Il Paese da Nord a Sud appare sempre più fragile e indifeso a fronte di episodi piovosi più intensi rispetto al passato. Le immagini di città allagate – dall’Emilia-Romagna alla Toscana, dal Veneto alla Sicilia – sono ormai un appuntamento fisso: fiumi che esondano, centri abitati sommersi dal fango, campagne devastate e infrastrutture compromesse. Prima o poi bisogna prendere atto che la causa di tali devastazioni risiede in uno spropositato, nonché irresponsabile, processo di cementificazione. I ricercatori dell’Ispra (l’Istituto superiore per la protezione e la ricerca ambientale) avvertono che nella Penisola vengono impermeabilizzati circa 2,7 metri quadrati di territorio al secondo, qualcosa che equivale a oltre 233mila metri quadrati al giorno.
Nell’ultimo anno rilevato (2024) vi è stato un aumento del 15,6 per cento. Si asfalta, si cementifica, si costruiscono parcheggi e capannoni a ritmo crescente. Il risultato finale è che si riduce sempre di più la quota di suolo votata a svolgere la “funzione naturale di spugna”. Oggi il 7 per cento del territorio nazionale è cementificato – una percentuale fra le più alte d’Europa, dove la media è del 5 per cento – mentre in molte aree densamente popolate si va ben oltre. La Lombardia è al 12,19 per cento, il Veneto all’11,86 per cento, la Campania al 10,57 per cento, l’Emilia-Romagna quasi al 9 per cento. In quest’ultima regione, nel 2024 è stato raggiunto il record nazionale con mille ettari di suolo consumato.

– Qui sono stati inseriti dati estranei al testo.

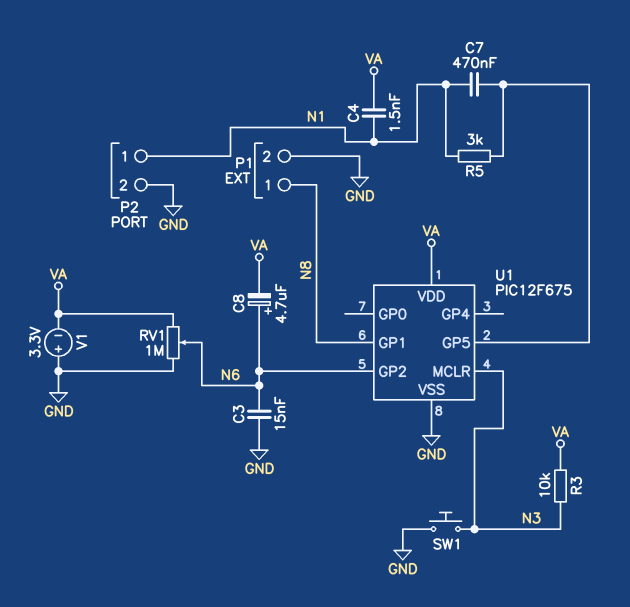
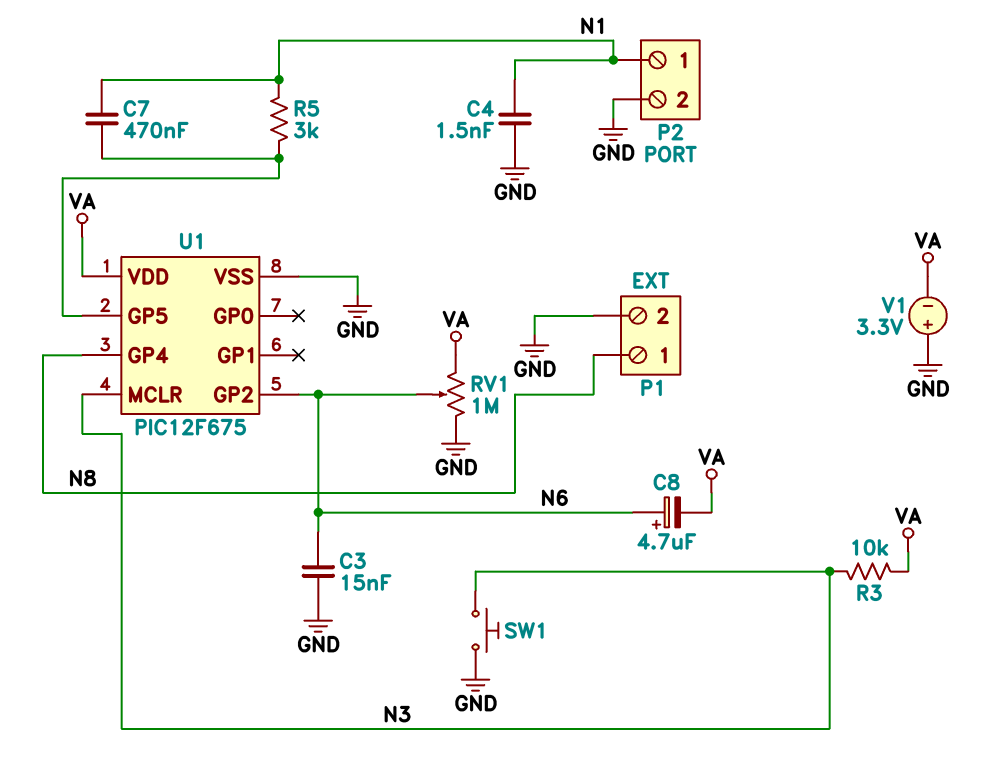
C4: 1.5nF (N1, VA) -> 1.5nF (GND, N1)
U1 pin GP1: N8 -> none
U1 pin GP4: none -> N8

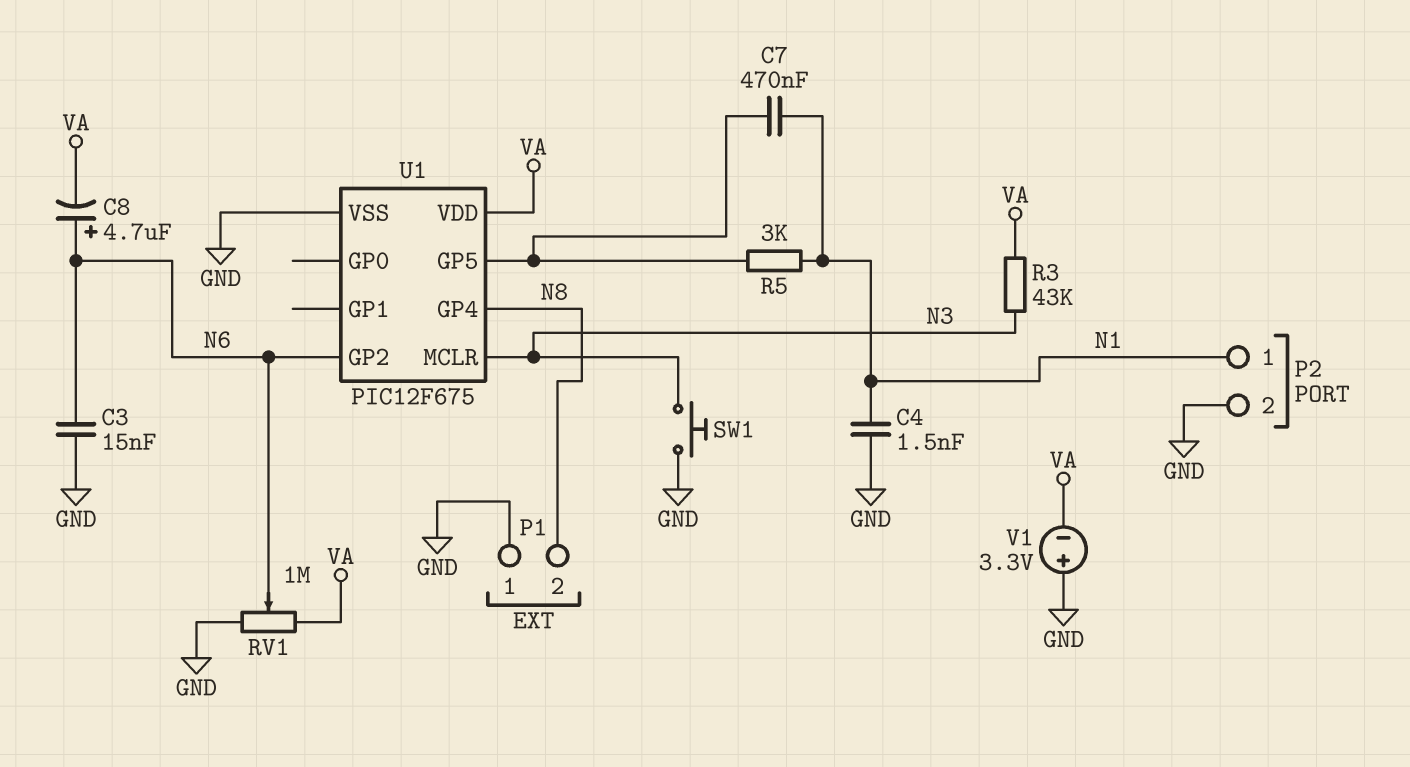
P1 pin 1: N8 -> GND
P1 pin 2: GND -> N8
R3: 10k (N3, VA) -> 43k (N3, VA)

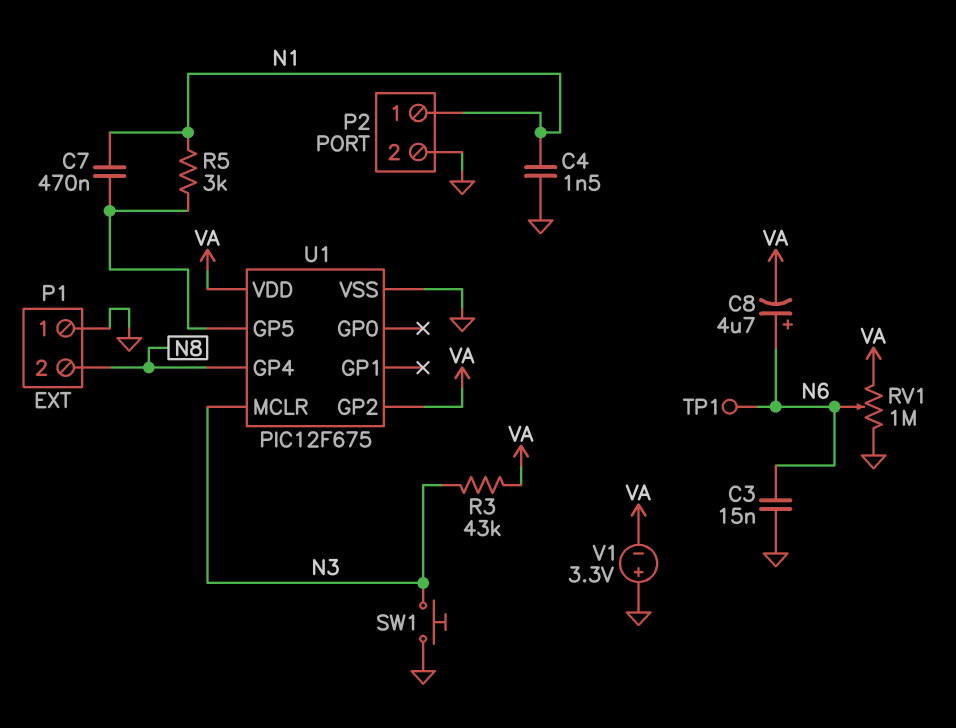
TP1: none -> test point (N6)
U1 pin GP2: N6 -> VA

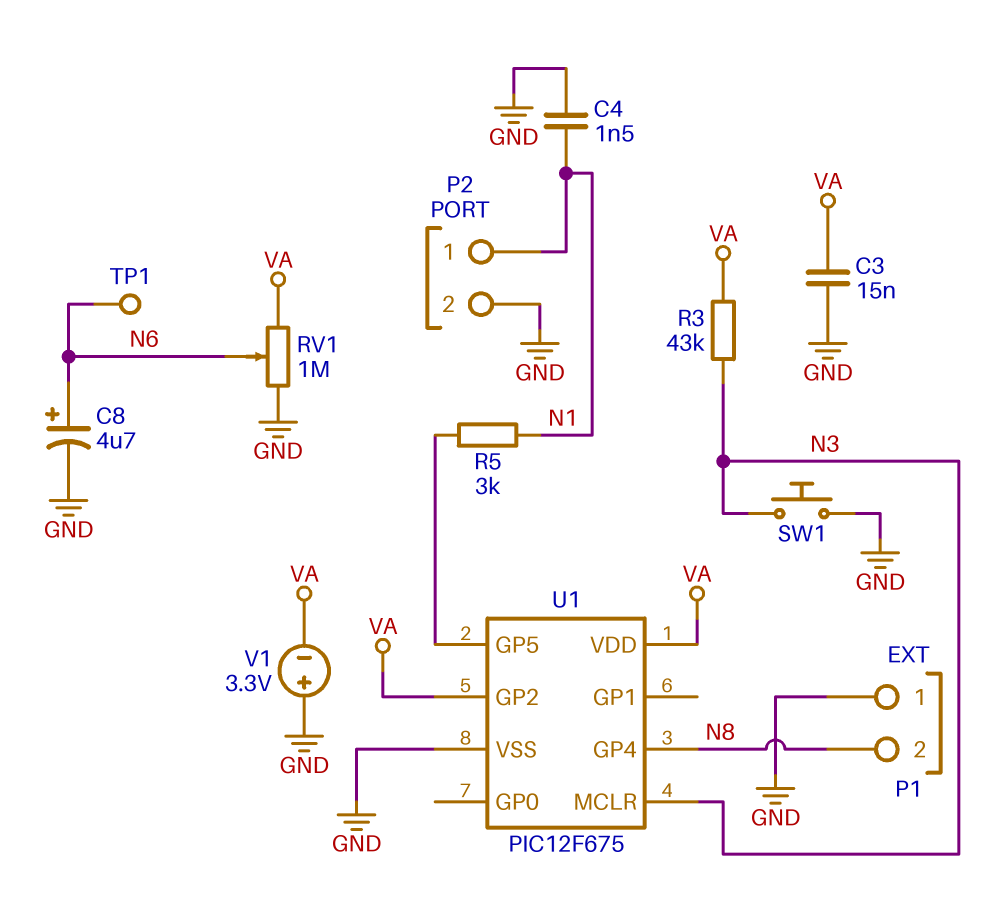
C3: 15nF (GND, N6) -> 15nF (GND, VA)
C7: 470nF (N1, U1/GP5) -> none
C8: 4.7uF (plus N6, minus VA) -> 4.7uF (plus N6, minus GND)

Un tale sconvolgimento del territorio, come spiegano i geologi, ha un effetto diretto sulla dinamica delle acque. Quando la pioggia cade su superfici naturali una parte consistente di essa viene assorbita dal terreno, alimentando le falde e rallentando il deflusso verso i corsi di acqua. Viceversa, se il terreno è stato coperto dal cemento “l’effetto spugna” viene azzerato. A quel punto, l'acqua può scorrere solo in superficie, finendo con l’accumularsi e scaricare tutta la sua potenza contro ciò che incontra. In tal modo, un temporale si trasforma rapidamente in alluvione. Il consumo di suolo è un problema ambientale, politico ed economico. Devastante è stata la scelta fin qui seguita dagli amministratori di ogni appartenenza politica nel concedere la possibilità di continuare a costruire a fronte di un calo costante della popolazione. Ettari dopo ettari di campagna sono stati sottratti alla loro funzione ecologica, ossia regolare il microclima, assorbire CO2, trattenere l’acqua, mantenere la biodiversità.
Va da sé che il cambiamento climatico degli ultimi anni ha reso ancora più grave la situazione. L’aumento delle temperature globali ha alterato la distribuzione e l’intensità delle precipitazioni. Abbiamo meno pioggia durante l’anno, mentre cade copiosa e concentrata in un arco di tempo brevissimo. Da tutto ciò si evince che non basta potenziare gli argini dei fiumi e fare manutenzione ordinaria (operazioni comunque indispensabili) per mettersi al sicuro. Occorre, altresì, un cambio di paradigma che punti a riconsegnare alla natura i propri spazi e alle persone il proprio futuro. Quello che si continua a ignorare è che il suolo è una risorsa non rinnovabile e che ci vogliono secoli per rendere fertili pochi centimetri di terra (anche mille anni) mentre bastano poche ore a un cantiere per distruggere tutto. Intanto, si continua a costruire in attesa di una nuova inondazione, per poi farlo di nuovo negli stessi luoghi e negli stessi modi. Se fossimo in psichiatria tutto questo verrebbe classificato come “coazione a ripetere”. Roba da matti.